Anecdotally, it's either they can't relocate because of reason x,y,z (family usually) or they can't pass the interviews for those highly paid positions (or some people just aren't pursuing money above everything else).

908B64B197|4 years ago

> I don't really see many engineers trying to migrate from the first class to the second class.

I don't think they can in the first place. It's like law, where compensation is highly bimodal.

sxp|4 years ago

https://danluu.com/bimodal-compensation/ covers this well.

This skew is not obvious to people outside Silicon Valley, but it's discussed more now that sites like levels.fyi are providing data.

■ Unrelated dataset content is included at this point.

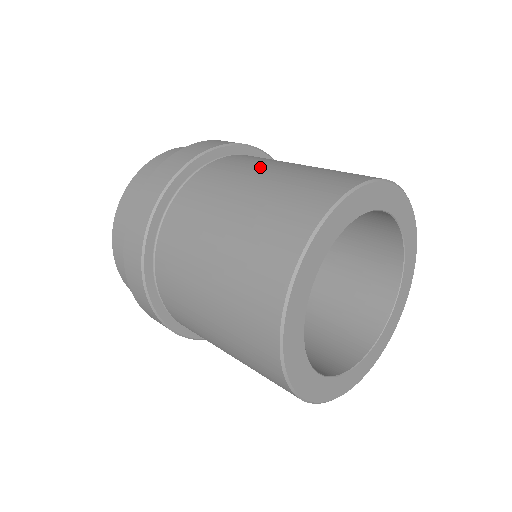
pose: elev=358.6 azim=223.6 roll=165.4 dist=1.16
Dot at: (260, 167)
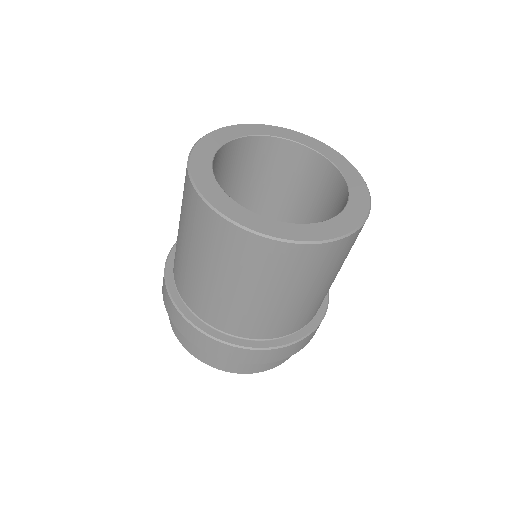
Dot at: occluded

Even more shocking is the split between SV/NYC/SEA salaries and the rest of the world. When the Google internal Salary Spreadsheet was created, people were amazed and the difference in salaries between LON/EU SWEs and US SWEs given that both groups are equally skilled.

Getting a FAANG job is hard, but it's worth it for the ability to retire after a decade of hard work compared to working for multiple decades at a normal tech company.

reidjs|4 years ago

Equally skilled at engineering, but is there something special USA engineers bring to the table to warrant a higher salary? Easier to work with? More business sense? Longer hours/less holidays? Better understanding of the target market?

Don’t get me wrong. it might just be that life’s not fair.